As a service to the community, The Probate Pro is committed to providing up-to-date, free probate forms for the community. You can access the probate forms here and watch videos on how to complete the forms. The Michigan State Court Administrator’s Office (SCAO) created these probate forms to make the probate process uniform. Each probate form has a corresponding step-by-step video explaining how to complete it. Below is an explanation on how to use the free probate form website.
How to Get Free Forms
The probate forms can be accessed by clicking here – These forms are in Adobe PDF form. They can be printed, downloaded and filled-in, or completed digitally. They can be signed electronically, and you can easily view PDF files using Windows or Mac OS with the free Acrobat reader.
Please note that there may not be an SCAO form for every type of filing or situation. However, MCR 5.113(A) requires that if there is an approved SCAO form for that particular purpose, it must be used. For situations where such a probate form does not exist, a legal pleading must be drafted that conforms with the minimum file standards.
- MCR 1.109(D) notes the filing standards for pleadings, including information about the form and caption of documents, as well as the verification requirement.
- MCR 2.113 offers information regarding the Form, Captioning, Signing, and Verifying of Documents.
- MCR 5.113(B) lists the requirements for the contents of a petition.
- MCR 8.119(C) allows the clerk to reject documents that do not meet the minimum filing requirements detailed in MCR 1.109.
Probate Court Forms: How to Complete Forms
The probate forms should be carefully and accurately completed. Most of the forms are signed at the bottom with a penalty of perjury declaration that states:
“I declare under the penalties of perjury that this application has been examined by me and that its contents are true to the best of my information, knowledge, and belief.”
The probate court is prohibited by law from providing legal advice and/or assisting people in completing the forms. Probate proceedings of all types can be complex and difficult to understand. Be aware that clerks, by judicial decision of the Supreme Court of the State of Michigan, are not permitted to practice law or give legal advice. So, hiring a skilled, competent probate attorney is advisable. To assist in completing the probate forms, note that at bottom right corner of each form the relevant state statutes and court rules are listed (for example MCL 700.3609).
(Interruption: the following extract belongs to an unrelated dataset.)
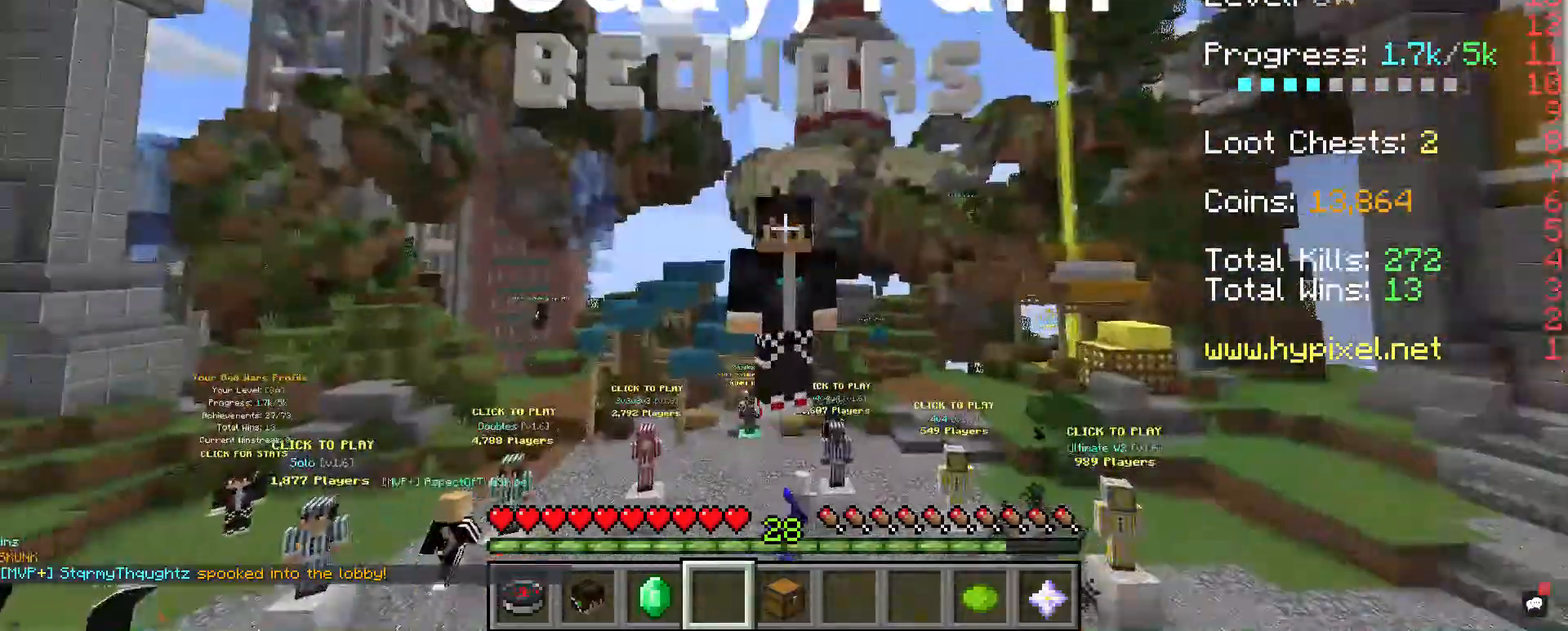
{"keys": [], "mouse": [], "events": []}
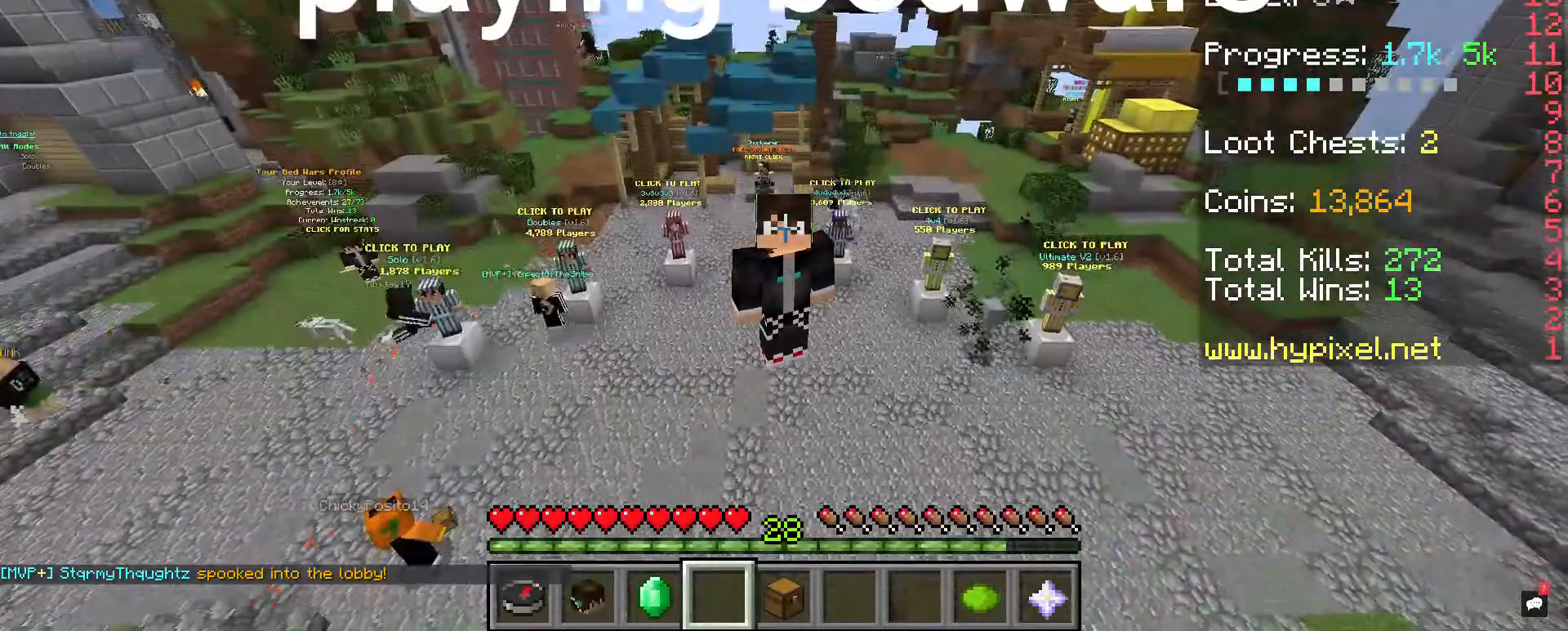
{"keys": [], "mouse": [], "events": []}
Deceased Probate Estate Forms
A deceased probate estate must be opened if a person dies with property or assets in their individual name with no joint owner or beneficiary designation. A personal representative is appointed by the court to handle the administration of the decedent’s estate. A petitioner or applicant would file a decedent’s estate in the county in which the decedent was domiciled at the time of death. If the decedent was domiciled outside of Michigan, but had property in Michigan, the petitioner or applicant may file an estate in the county where decedent’s property was located at the time of death.
A personal representative may be appointed informally by filing an application directed to the probate register. An applicant seeking appointment in an informal proceeding must give notice and a copy of the application to each person having a prior or equal right to appointment who has not renounced the right.
A personal representative may be formally appointed by a probate judge after a petition is filed in the Probate Court. The petition can be filed by an interested person to the decedent’s estate. When the petition is filed, unless waivers and consents from all interested persons are attached, a hearing will be held. On the date of the hearing, the petitioner and anyone else who wants to take part goes before the Judge and explains the need for a personal representative.
Guardian and Conservator Estate Forms
A guardian and/or conservator may be appointed by the probate court after a petition is filed. The petition may be filed by anyone interested in the well-being of the adult. After the petition is filed, a hearing will be scheduled.
The law states that a guardian may be appointed if a court determines that a person is an incapacitated individual. The law defines an incapacitated individual as:
“…one who is impaired by reason of mental illness, mental deficiency, physical illness or disability, chronic use of drugs, chronic intoxication, or other cause, not including minority, to the extent of lacking sufficient understanding or capacity to make or communicate informed decisions.”
A conservator may also be appointed if the person is unable to manage his or her property or finances effectively.